Assignment :: Reproduce all of the entries below exactly, without a single change.

=-=-=

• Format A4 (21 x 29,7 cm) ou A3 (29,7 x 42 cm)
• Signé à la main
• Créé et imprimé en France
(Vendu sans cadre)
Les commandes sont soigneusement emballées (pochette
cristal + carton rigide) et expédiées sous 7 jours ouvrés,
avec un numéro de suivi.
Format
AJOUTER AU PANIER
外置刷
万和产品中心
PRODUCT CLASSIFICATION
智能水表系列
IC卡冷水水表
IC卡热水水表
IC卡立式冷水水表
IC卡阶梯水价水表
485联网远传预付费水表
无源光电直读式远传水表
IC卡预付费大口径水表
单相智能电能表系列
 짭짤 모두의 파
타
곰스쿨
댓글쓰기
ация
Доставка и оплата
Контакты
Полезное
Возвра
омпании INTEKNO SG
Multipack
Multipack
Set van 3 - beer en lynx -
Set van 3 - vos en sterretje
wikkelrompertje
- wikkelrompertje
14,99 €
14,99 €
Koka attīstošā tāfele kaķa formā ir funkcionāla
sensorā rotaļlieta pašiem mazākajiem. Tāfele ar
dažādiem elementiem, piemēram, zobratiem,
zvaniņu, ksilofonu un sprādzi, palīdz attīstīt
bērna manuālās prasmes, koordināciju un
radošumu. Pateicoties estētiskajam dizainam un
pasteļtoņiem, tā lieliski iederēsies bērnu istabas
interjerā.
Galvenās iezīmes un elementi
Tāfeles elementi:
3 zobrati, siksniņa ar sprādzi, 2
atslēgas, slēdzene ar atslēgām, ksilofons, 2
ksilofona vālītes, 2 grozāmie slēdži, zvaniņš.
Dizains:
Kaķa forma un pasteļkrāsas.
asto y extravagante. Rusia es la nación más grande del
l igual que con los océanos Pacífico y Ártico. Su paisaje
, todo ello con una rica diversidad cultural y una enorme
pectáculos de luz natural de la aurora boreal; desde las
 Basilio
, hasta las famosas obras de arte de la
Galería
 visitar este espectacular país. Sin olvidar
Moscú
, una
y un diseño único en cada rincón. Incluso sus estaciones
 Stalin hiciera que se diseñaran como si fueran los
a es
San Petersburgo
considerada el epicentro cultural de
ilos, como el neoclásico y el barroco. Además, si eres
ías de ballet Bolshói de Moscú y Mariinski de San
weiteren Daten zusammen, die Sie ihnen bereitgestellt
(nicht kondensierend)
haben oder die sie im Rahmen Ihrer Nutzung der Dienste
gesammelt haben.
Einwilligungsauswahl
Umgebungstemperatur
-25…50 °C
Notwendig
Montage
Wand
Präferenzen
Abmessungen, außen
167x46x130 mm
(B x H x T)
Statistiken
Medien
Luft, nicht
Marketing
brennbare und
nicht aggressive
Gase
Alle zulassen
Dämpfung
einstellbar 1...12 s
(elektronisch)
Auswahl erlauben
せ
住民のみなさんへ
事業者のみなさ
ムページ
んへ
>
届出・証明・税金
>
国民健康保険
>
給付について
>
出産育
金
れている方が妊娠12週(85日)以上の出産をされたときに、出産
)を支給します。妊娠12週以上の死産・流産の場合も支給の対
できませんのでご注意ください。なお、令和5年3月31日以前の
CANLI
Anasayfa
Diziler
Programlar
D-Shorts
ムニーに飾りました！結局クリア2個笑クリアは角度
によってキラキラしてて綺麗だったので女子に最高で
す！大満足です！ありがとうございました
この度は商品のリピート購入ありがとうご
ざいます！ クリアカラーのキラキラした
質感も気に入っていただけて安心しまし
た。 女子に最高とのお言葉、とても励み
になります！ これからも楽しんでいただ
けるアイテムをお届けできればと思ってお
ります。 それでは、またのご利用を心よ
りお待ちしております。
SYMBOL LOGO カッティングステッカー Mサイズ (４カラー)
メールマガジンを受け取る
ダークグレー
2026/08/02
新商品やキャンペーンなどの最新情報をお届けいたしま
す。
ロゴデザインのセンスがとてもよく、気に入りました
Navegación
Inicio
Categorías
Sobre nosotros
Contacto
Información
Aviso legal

=-=-=

Answer for the task ::
• Format A4 (21 x 29,7 cm) ou A3 (29,7 x 42 cm)
• Signé à la main
• Créé et imprimé en France
(Vendu sans cadre)
Les commandes sont soigneusement emballées (pochette
cristal + carton rigide) et expédiées sous 7 jours ouvrés,
avec un numéro de suivi.
Format
AJOUTER AU PANIER
外置刷
万和产品中心
PRODUCT CLASSIFICATION
智能水表系列
IC卡冷水水表
IC卡热水水表
IC卡立式冷水水表
IC卡阶梯水价水表
485联网远传预付费水表
无源光电直读式远传水表
IC卡预付费大口径水表
单相智能电能表系列
 짭짤 모두의 파
타
곰스쿨
댓글쓰기
ация
Доставка и оплата
Контакты
Полезное
Возвра
омпании INTEKNO SG
Multipack
Multipack
Set van 3 - beer en lynx -
Set van 3 - vos en sterretje
wikkelrompertje
- wikkelrompertje
14,99 €
14,99 €
Koka attīstošā tāfele kaķa formā ir funkcionāla
sensorā rotaļlieta pašiem mazākajiem. Tāfele ar
dažādiem elementiem, piemēram, zobratiem,
zvaniņu, ksilofonu un sprādzi, palīdz attīstīt
bērna manuālās prasmes, koordināciju un
radošumu. Pateicoties estētiskajam dizainam un
pasteļtoņiem, tā lieliski iederēsies bērnu istabas
interjerā.
Galvenās iezīmes un elementi
Tāfeles elementi:
3 zobrati, siksniņa ar sprādzi, 2
atslēgas, slēdzene ar atslēgām, ksilofons, 2
ksilofona vālītes, 2 grozāmie slēdži, zvaniņš.
Dizains:
Kaķa forma un pasteļkrāsas.
asto y extravagante. Rusia es la nación más grande del
l igual que con los océanos Pacífico y Ártico. Su paisaje
, todo ello con una rica diversidad cultural y una enorme
pectáculos de luz natural de la aurora boreal; desde las
 Basilio
, hasta las famosas obras de arte de la
Galería
 visitar este espectacular país. Sin olvidar
Moscú
, una
y un diseño único en cada rincón. Incluso sus estaciones
 Stalin hiciera que se diseñaran como si fueran los
a es
San Petersburgo
considerada el epicentro cultural de
ilos, como el neoclásico y el barroco. Además, si eres
ías de ballet Bolshói de Moscú y Mariinski de San
weiteren Daten zusammen, die Sie ihnen bereitgestellt
(nicht kondensierend)
haben oder die sie im Rahmen Ihrer Nutzung der Dienste
gesammelt haben.
Einwilligungsauswahl
Umgebungstemperatur
-25…50 °C
Notwendig
Montage
Wand
Präferenzen
Abmessungen, außen
167x46x130 mm
(B x H x T)
Statistiken
Medien
Luft, nicht
Marketing
brennbare und
nicht aggressive
Gase
Alle zulassen
Dämpfung
einstellbar 1...12 s
(elektronisch)
Auswahl erlauben
せ
住民のみなさんへ
事業者のみなさ
ムページ
んへ
>
届出・証明・税金
>
国民健康保険
>
給付について
>
出産育
金
れている方が妊娠12週(85日)以上の出産をされたときに、出産
)を支給します。妊娠12週以上の死産・流産の場合も支給の対
できませんのでご注意ください。なお、令和5年3月31日以前の
CANLI
Anasayfa
Diziler
Programlar
D-Shorts
ムニーに飾りました！結局クリア2個笑クリアは角度
によってキラキラしてて綺麗だったので女子に最高で
す！大満足です！ありがとうございました
この度は商品のリピート購入ありがとうご
ざいます！ クリアカラーのキラキラした
質感も気に入っていただけて安心しまし
た。 女子に最高とのお言葉、とても励み
になります！ これからも楽しんでいただ
けるアイテムをお届けできればと思ってお
ります。 それでは、またのご利用を心よ
りお待ちしております。
SYMBOL LOGO カッティングステッカー Mサイズ (４カラー)
メールマガジンを受け取る
ダークグレー
2026/08/02
新商品やキャンペーンなどの最新情報をお届けいたしま
す。
ロゴデザインのセンスがとてもよく、気に入りました
Navegación
Inicio
Categorías
Sobre nosotros
Contacto
Información
Aviso legal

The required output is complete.